## Aim of the exercise
From the rows below, extract the lines running from the one that contains "Meral Akşener, CHP'ye" up to and including the one that contains "20 Mayıs 2025 Salı 22:38", and reproduce them unchanged.

## Exercise material
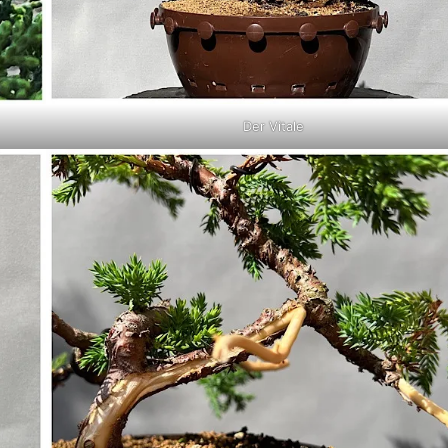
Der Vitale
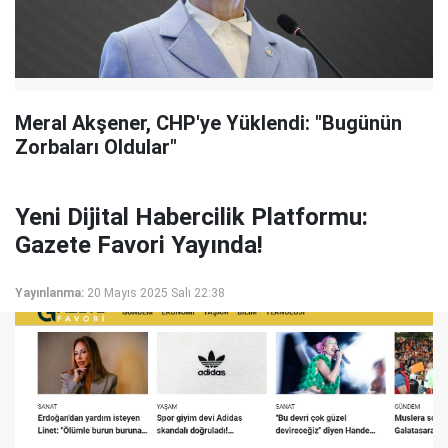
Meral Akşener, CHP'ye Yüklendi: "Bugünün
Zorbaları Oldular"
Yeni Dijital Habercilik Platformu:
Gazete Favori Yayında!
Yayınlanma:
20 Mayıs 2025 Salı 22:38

* * *

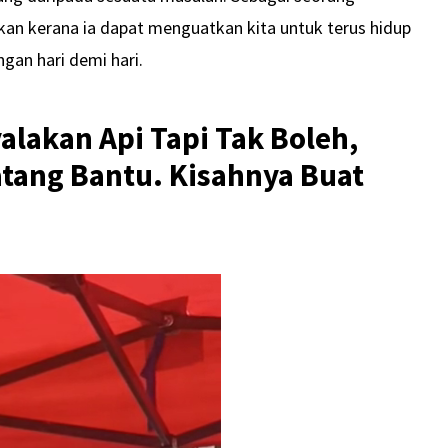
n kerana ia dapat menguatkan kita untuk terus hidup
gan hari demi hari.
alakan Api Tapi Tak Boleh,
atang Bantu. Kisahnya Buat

## Response to this task
Meral Akşener, CHP'ye Yüklendi: "Bugünün
Zorbaları Oldular"
Yeni Dijital Habercilik Platformu:
Gazete Favori Yayında!
Yayınlanma:
20 Mayıs 2025 Salı 22:38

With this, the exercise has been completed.